# WHAT YOU HAVE TO DO
Copy each line of the records below, from the first through the one that contains "sidebar: sidebar", exactly as written.

**********

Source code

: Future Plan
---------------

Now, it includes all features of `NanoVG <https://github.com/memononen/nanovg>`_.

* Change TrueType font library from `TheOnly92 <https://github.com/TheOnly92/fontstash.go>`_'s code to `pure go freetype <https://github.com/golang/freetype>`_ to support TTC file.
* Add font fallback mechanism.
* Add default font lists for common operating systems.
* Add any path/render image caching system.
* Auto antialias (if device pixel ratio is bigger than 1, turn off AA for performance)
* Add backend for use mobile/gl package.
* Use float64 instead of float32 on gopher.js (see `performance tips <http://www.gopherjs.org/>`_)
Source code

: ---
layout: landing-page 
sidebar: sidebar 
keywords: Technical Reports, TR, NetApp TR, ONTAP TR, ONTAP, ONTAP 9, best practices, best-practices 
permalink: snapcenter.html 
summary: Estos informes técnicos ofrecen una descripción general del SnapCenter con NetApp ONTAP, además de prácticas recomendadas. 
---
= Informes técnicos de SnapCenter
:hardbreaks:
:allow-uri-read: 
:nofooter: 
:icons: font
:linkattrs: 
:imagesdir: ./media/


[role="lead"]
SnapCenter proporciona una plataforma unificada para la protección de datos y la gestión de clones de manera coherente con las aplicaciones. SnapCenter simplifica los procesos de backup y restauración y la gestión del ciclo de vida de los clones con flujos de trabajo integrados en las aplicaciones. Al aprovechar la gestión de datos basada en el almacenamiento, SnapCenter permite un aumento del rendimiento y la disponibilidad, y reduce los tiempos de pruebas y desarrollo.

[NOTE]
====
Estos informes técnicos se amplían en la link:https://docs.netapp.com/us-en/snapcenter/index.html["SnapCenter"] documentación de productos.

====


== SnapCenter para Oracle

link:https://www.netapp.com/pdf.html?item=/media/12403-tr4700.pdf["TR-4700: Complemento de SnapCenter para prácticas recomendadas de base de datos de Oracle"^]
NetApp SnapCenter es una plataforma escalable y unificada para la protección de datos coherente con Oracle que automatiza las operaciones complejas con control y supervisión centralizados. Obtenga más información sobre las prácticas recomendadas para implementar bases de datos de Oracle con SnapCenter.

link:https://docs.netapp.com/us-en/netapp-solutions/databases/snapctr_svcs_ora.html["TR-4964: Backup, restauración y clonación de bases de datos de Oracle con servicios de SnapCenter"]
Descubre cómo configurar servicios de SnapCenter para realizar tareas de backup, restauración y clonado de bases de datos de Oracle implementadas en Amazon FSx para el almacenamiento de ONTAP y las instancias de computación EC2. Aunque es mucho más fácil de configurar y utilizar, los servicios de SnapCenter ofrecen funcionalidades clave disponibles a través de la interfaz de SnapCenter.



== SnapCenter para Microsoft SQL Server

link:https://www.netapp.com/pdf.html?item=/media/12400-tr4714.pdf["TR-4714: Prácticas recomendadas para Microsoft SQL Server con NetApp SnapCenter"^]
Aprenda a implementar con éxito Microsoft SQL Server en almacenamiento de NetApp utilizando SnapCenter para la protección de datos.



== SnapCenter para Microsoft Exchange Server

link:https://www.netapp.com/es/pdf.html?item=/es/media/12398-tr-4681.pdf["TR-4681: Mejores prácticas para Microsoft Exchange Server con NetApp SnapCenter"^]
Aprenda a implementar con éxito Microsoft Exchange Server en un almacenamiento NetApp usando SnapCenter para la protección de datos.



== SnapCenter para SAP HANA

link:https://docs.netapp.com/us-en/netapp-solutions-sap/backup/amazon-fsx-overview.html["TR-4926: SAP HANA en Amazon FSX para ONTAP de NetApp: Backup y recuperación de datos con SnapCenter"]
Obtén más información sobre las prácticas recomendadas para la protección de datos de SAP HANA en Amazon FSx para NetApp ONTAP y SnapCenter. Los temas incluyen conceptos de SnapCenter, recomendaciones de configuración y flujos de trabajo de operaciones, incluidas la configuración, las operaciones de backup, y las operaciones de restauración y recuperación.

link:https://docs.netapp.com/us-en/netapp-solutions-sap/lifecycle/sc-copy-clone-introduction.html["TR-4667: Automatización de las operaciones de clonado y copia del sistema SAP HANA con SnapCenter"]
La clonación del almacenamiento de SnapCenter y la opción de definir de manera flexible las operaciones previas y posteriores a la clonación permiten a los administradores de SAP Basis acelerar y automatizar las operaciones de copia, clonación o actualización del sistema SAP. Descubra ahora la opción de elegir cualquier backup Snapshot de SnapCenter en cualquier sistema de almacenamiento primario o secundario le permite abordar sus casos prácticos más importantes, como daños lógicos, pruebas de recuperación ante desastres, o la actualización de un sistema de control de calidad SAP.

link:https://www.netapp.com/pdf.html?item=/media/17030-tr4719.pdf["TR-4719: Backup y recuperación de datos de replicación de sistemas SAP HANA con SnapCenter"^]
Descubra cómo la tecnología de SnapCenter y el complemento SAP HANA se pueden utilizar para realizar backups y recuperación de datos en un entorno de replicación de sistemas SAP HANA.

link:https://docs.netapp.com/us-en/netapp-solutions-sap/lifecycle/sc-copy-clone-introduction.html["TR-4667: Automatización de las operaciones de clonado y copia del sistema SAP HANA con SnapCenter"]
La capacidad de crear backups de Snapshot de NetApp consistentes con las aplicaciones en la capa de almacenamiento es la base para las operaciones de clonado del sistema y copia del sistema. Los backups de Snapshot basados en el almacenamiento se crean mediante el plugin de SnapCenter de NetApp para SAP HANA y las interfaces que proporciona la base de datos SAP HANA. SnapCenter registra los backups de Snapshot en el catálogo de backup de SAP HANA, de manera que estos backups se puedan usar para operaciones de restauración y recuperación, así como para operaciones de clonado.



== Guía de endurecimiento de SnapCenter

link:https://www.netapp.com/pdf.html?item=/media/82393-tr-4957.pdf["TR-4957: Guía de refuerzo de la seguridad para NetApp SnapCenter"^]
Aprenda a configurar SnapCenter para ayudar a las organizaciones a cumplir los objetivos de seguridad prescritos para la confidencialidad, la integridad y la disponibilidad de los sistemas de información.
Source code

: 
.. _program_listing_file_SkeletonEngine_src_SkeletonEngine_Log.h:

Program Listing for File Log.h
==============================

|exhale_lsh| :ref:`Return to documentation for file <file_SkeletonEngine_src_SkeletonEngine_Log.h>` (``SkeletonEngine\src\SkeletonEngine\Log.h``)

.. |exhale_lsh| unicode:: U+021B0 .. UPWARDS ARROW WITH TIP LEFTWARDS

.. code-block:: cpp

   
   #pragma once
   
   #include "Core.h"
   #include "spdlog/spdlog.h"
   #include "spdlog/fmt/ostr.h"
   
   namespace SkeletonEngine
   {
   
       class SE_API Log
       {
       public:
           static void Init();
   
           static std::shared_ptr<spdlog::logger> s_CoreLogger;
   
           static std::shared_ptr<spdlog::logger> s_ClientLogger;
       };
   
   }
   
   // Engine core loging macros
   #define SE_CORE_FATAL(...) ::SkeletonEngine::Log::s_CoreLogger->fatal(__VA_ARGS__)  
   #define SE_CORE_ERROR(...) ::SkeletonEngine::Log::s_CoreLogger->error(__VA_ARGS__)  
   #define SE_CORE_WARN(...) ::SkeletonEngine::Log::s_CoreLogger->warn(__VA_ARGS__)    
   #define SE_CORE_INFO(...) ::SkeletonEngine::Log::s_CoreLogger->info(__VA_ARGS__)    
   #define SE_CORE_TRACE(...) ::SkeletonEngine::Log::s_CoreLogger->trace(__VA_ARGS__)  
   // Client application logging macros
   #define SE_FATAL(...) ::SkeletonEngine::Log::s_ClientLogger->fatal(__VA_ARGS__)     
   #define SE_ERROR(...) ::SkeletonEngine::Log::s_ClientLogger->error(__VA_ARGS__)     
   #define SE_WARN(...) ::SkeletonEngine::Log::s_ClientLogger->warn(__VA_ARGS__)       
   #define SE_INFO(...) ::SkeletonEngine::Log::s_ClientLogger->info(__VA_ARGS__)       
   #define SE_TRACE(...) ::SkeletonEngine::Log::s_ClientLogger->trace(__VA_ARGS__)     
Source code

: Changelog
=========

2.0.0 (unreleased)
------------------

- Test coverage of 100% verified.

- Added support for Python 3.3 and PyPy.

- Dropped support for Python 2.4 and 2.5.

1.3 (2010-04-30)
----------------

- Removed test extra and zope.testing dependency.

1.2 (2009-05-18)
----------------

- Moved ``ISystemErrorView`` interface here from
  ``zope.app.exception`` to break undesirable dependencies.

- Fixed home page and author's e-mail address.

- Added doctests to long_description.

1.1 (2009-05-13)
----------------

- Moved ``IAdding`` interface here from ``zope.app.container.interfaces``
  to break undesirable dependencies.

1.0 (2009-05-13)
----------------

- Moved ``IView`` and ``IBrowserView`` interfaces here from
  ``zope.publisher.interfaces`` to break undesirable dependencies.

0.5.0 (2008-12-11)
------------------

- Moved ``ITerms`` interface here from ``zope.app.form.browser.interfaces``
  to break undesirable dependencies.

**********

# YOUR RESPONSE
Source code

: Future Plan
---------------

Now, it includes all features of `NanoVG <https://github.com/memononen/nanovg>`_.

* Change TrueType font library from `TheOnly92 <https://github.com/TheOnly92/fontstash.go>`_'s code to `pure go freetype <https://github.com/golang/freetype>`_ to support TTC file.
* Add font fallback mechanism.
* Add default font lists for common operating systems.
* Add any path/render image caching system.
* Auto antialias (if device pixel ratio is bigger than 1, turn off AA for performance)
* Add backend for use mobile/gl package.
* Use float64 instead of float32 on gopher.js (see `performance tips <http://www.gopherjs.org/>`_)
Source code

: ---
layout: landing-page 
sidebar: sidebar 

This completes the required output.